Recall the second Chebyshev function: $$\psi(x) = \sum_{p \leq x} \lfloor \log_p x \rfloor \log p$$ where $x$ is a positive integer, and $p$ runs over all primes $\leq x$.

In a hunt for an "elementary" lower bound on the number of primes up to some $x \in \mathbb{N}$, it is sufficient to find a lower bound for $\psi(x)$ in view of its connection with the prime counting function $\pi(x)$. We can work instead with $$e^{\psi(n)} = \mathrm{lcm} (1, \dots, n)$$ for $n \in \mathbb{N}$, and try to bound it from below. This can be done by observing that for any $c_1, \dots, c_n \in \mathbb{Z}$ we have $$e^{\psi(n)}\sum_{i=1}^{n}\frac{c_i}{i} = \mathrm{lcm} (1, \dots, n)\sum_{i=1}^{n}\frac{c_i}{i} \in \mathbb{Z}$$ from which we conclude, in case that the sum does not vanish, that $$e^{\psi(n)} \geq \frac{1}{|\sum_{i=1}^{n}\frac{c_i}{i}|}$$.

Therefore, my question is:

Given $n \in \mathbb{N}$, how small can we make $|\sum_{i=1}^{n}\frac{c_i}{i}|$ (as a function of $n$) using $c_1, \dots, c_n \in \mathbb{Z}$ without making it zero?

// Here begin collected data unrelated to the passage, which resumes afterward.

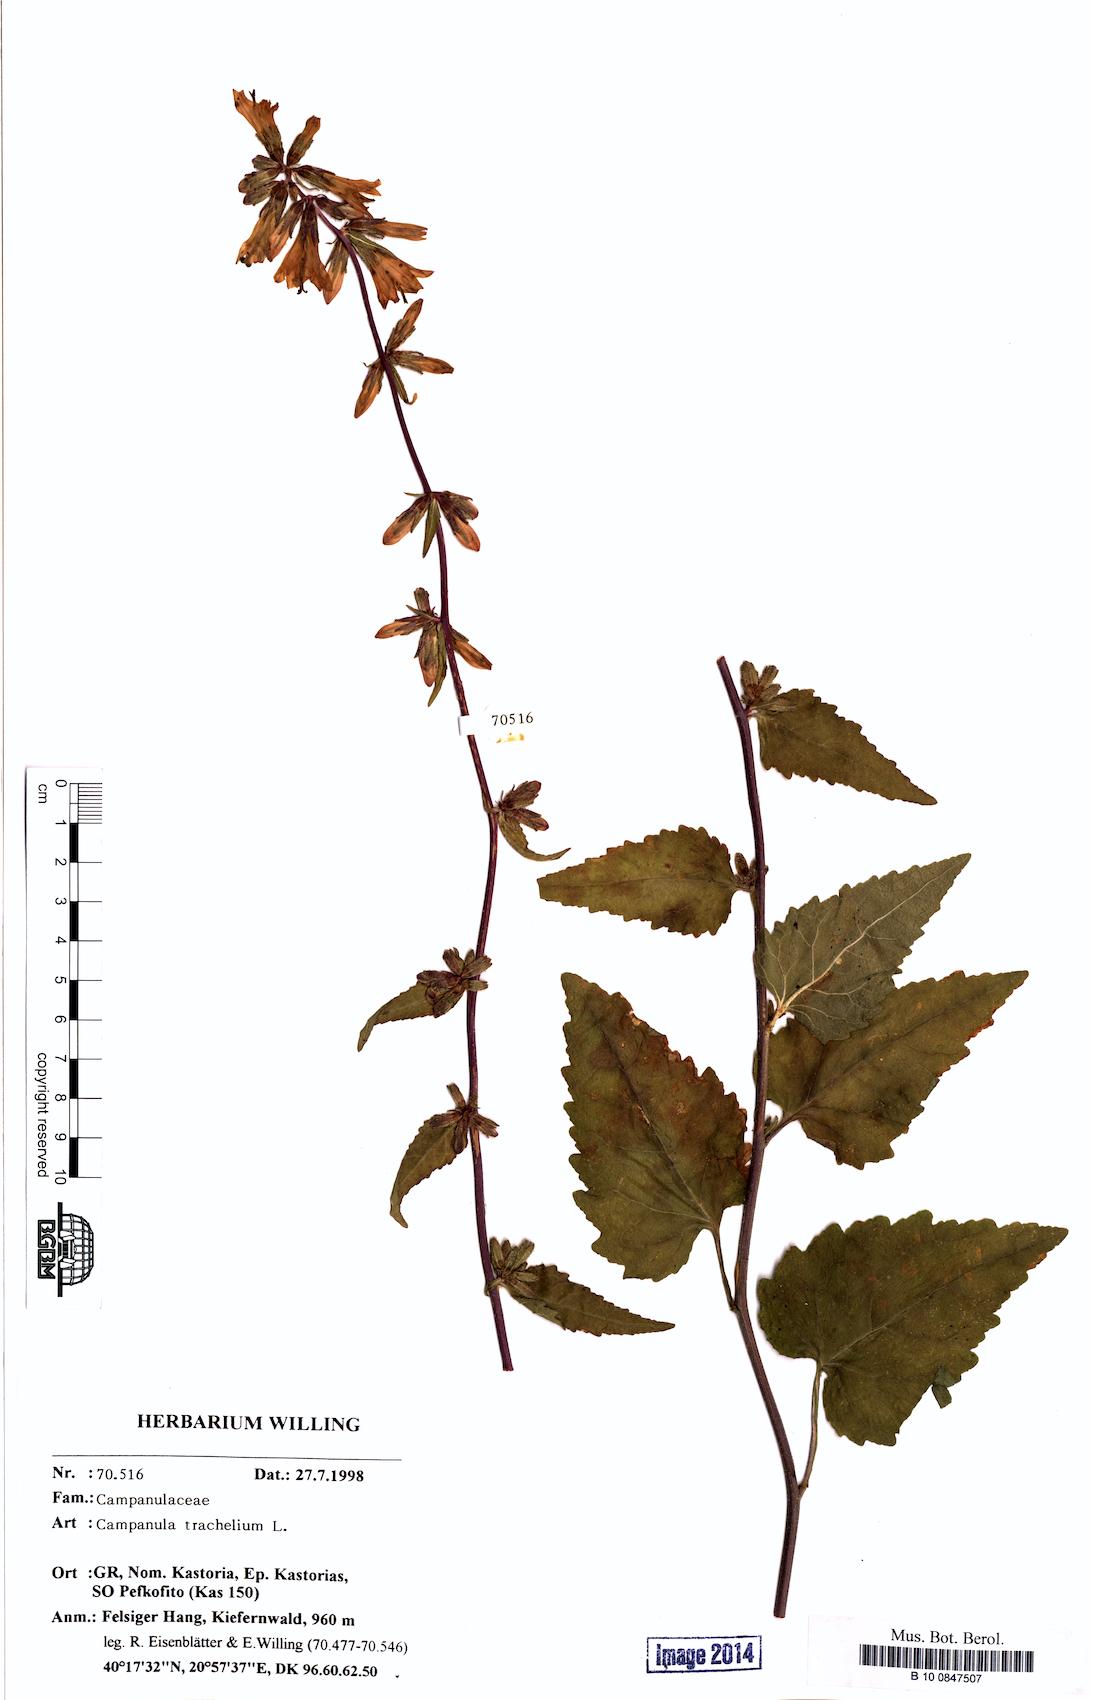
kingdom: Plantae
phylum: Tracheophyta
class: Magnoliopsida
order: Asterales
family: Campanulaceae
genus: Campanula
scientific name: Campanula trachelium
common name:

I want to see choices of $\{c_i\}_{i=1}^n$ which are not necessarily explicit, but preferably elementary. I understand that bounds on this sum can be obtained using the prime number theorem, but this is not what I am looking for. Note also that $$\sum_{i=1}^{n}\frac{c_i}{i} = \int_{0}^1 \sum_{i=1}^{n}c_ix^{i-1}$$ so in some sense we are minimizing nonvanishing integrals of integral polynomials of degree at most $n$. Here is an example:

Take some $m \in \mathbb{N}$ and set $n = 2m+1$. Note that $$0 < \int_{0}^1 x^m(1-x)^m \leq \frac{1}{4^m} = \frac{1}{4^{\frac{n-1}{2}}}$$ so indeed one way to tackle this is by working with positive valued polynomials. The latter (simple) bound already shows that $\pi(x) \geq \frac{x}{3 \log x}$.